The SCRC is the first major industry-university partnership to integrate student projects into the MBA classroom in an integrative fashion, and has had 15 major Fortune 500 companies participating as industry partners since 1999. Prior to this role, Handfield was an Associate Professor and Research Associate with the Global Procurement and Supply Chain Benchmarking Initiative at Michigan State University from 1992-1999, working closely with Professor Robert Monczka.
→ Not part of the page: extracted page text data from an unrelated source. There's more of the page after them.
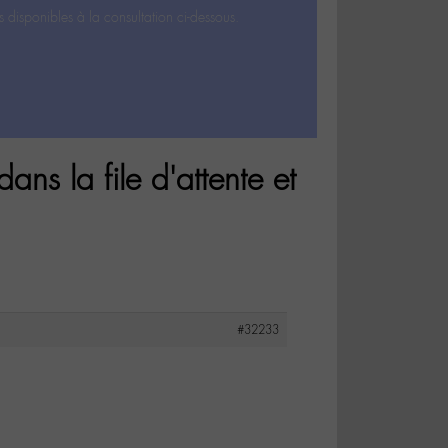
s disponibles à la consultation ci-dessous.
ns la file d'attente et
#32233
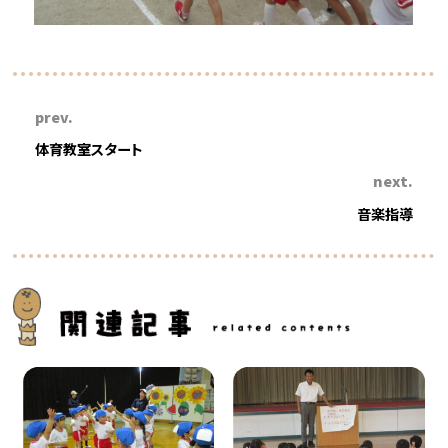
prev.
体育教室スタート
next.
音楽指導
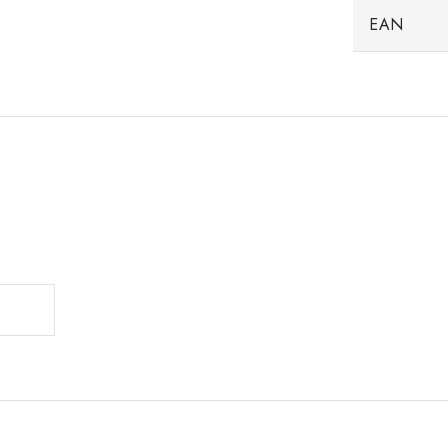
EAN
.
Handfield is the Consulting Editor of the Journal of Operations Management, one of the leading supply chain management journals in the field, and is the author of several books on supply chain management, the most recent being Biopharmaceutical Supply Chains, Supply Market Intelligence, Supply Chain Re-Design and Introduction to Supply Chain Management (Prentice Hall, 1999, 25,000 copies sold, and translated into Chinese, Japanese, and Korean). He has co-authored textbooks for MBA and undergraduate classes including Purchasing and Supply Chain Management 5th revision (with Robert Monczka) and Operations and Supply Chain Management 2nd revision (with Cecil Bozarth).

Handfield received the Emerald Citation of Excellence award in August 2011, for an article cited as one of the top 50 articles from the 300 top management publications worldwide that have had a proven impact since they were published. In 2009, he was nominated as an Honorary Fellow of Contract & Commercial Management (FCCM) by the International Association of Commercial and Contract Management. This honour is bestowed on individuals who have made exceptional contributions in the field of contracting and commercial management. Handfield is regularly quoted and has published op ed pieces, and is quoted in blogs and global news media such as the Wall Street Journal, Financial Times, the San Francisco Chronicle, Spend Matters, Microsoft Live, Ariba Live, Inc., CIO, CFO, the Supply Chain Management Review, and other media.